I find no merit in that position. I agree that an employee who books rest under article 26 (a) is guaranteed " at least eight hours rest". After the expiry of eight hours he must be ready, particularly in manpower emergencies, to respond to an Employer's call to report for duty. In other words, the eight hour rest period represents a minimum guarantee that cannot be undermined by the Employer manpower concerns. The phrase "at least eight hours rest" is not however an invitation enabling the employee to assess whether he is fit to report for work after an eight hour period of rest has elapsed.

Indeed, this position seems to be reinforced, as the Employer submitted, under article 37, clause (d) (3) (b) (i) of the collective agreement which reads in part:

... the latter condition does not preclude the calling of an employee for duty after expiration of 8 hours' rest if no other spare employee is available for duty.

Even though I do not accept the Trade Union's interpretation of article 26 (a) of the collective agreement, I do find some merit in the grievor's particular situation in the representations that underlied its argument. It is common ground that had the grievor answered the call he would have gone approximately 36 hours without sleep at the completion of his shift the following day. In my view that situation would have clearly represented a safety hazard to himself, his colleagues and the general public. Indeed, in reaching this conclusron it is an irrelevant consideration whether the grievor should have slept the eight hours he was off duty prior to the Employer's call or whether he is duty bound to anticipate such calls. I am satisfied that had he reported for work in answer to the call, he would have represented a direct threat to safety.

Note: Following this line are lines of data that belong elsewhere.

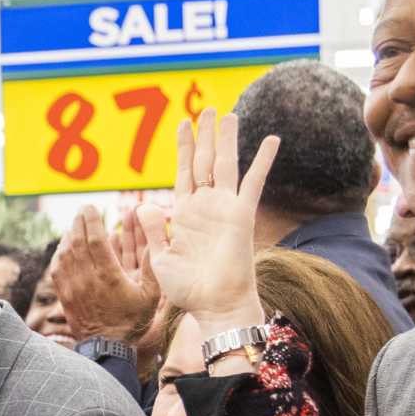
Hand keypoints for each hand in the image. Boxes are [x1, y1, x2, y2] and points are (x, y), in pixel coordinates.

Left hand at [53, 205, 160, 344]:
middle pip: (77, 241)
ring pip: (65, 253)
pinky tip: (66, 245)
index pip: (95, 239)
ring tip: (76, 224)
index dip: (92, 220)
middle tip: (83, 210)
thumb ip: (151, 267)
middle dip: (79, 222)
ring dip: (69, 235)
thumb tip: (153, 240)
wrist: (109, 348)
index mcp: (109, 276)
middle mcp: (87, 280)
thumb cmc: (134, 321)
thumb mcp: (151, 295)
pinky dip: (60, 252)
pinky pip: (57, 268)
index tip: (91, 207)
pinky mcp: (65, 296)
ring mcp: (73, 288)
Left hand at [137, 106, 277, 331]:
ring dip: (226, 139)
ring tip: (227, 113)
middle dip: (204, 135)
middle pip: (204, 161)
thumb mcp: (160, 259)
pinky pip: (254, 182)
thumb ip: (153, 230)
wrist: (214, 307)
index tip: (182, 124)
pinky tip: (272, 139)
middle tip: (206, 109)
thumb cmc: (188, 290)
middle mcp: (206, 207)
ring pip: (225, 164)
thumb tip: (142, 205)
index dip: (183, 148)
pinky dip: (263, 160)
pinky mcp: (242, 215)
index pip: (183, 173)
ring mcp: (225, 208)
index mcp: (185, 215)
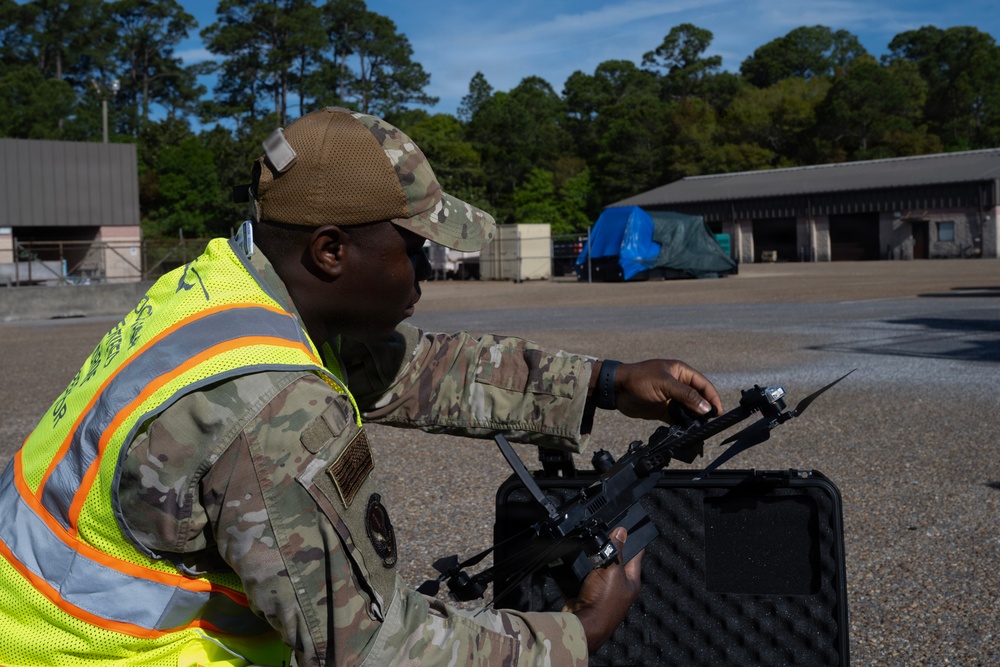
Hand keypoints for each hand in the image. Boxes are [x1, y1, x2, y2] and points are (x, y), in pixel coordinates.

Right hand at [570, 527, 642, 653]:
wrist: (581, 624)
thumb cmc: (603, 602)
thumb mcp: (613, 570)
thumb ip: (616, 550)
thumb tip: (622, 531)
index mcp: (631, 581)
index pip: (636, 554)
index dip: (632, 539)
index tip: (627, 525)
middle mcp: (619, 586)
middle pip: (615, 560)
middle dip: (607, 547)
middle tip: (602, 531)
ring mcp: (602, 591)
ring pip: (597, 567)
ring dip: (591, 558)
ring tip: (587, 545)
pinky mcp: (586, 594)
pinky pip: (583, 577)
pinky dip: (578, 569)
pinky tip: (574, 561)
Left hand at [609, 359, 722, 421]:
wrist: (616, 389)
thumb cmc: (639, 379)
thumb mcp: (665, 384)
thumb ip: (686, 395)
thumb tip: (705, 407)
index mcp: (681, 372)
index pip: (703, 385)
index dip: (712, 398)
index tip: (718, 411)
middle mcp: (678, 384)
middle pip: (698, 398)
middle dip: (705, 409)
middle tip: (710, 422)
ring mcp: (671, 398)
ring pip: (689, 409)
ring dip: (694, 418)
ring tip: (699, 428)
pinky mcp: (663, 409)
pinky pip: (677, 418)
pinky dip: (682, 425)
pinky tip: (686, 431)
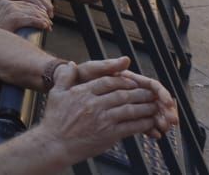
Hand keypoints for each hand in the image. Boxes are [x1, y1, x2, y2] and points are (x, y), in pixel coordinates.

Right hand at [0, 0, 52, 33]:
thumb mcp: (1, 20)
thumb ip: (11, 16)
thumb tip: (24, 20)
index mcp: (4, 2)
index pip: (26, 2)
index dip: (37, 9)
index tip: (44, 17)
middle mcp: (8, 3)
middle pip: (31, 6)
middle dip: (42, 14)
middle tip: (49, 22)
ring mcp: (10, 10)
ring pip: (33, 12)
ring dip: (43, 19)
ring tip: (49, 26)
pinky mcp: (13, 18)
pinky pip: (32, 19)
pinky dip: (41, 23)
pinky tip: (45, 27)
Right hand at [39, 59, 167, 159]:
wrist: (55, 144)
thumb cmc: (55, 120)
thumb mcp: (56, 93)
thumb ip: (65, 77)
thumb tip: (71, 64)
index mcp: (83, 92)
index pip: (108, 82)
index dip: (123, 81)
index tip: (132, 82)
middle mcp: (95, 104)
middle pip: (123, 95)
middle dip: (139, 93)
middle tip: (150, 93)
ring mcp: (103, 120)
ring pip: (129, 110)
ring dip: (144, 108)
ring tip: (154, 106)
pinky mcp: (109, 134)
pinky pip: (130, 127)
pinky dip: (142, 124)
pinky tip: (149, 122)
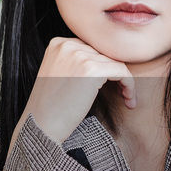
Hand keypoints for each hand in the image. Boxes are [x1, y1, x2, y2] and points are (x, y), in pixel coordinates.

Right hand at [13, 37, 135, 146]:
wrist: (41, 126)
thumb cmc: (50, 108)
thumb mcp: (57, 74)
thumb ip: (75, 62)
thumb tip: (106, 61)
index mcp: (58, 44)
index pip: (92, 48)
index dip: (104, 66)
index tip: (112, 84)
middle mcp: (67, 45)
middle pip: (104, 53)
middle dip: (115, 73)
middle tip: (124, 93)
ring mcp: (79, 56)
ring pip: (115, 62)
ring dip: (125, 81)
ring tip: (126, 98)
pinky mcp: (92, 70)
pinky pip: (122, 71)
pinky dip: (129, 85)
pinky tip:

Accordingly, I am satisfied that considerations with respect to safety are excepted from the arbitral principle that an employee should obey his Employer and grieve an objection to complying with an order at a later date. Albeit the grievor may have appeared insubordinate when contacted by the Employer, he had good cause to resist the call. For that reason the Employer was without just cause for discipline. Accordingly, the Employer is directed to remove the ten demerit marks from the grievor's record.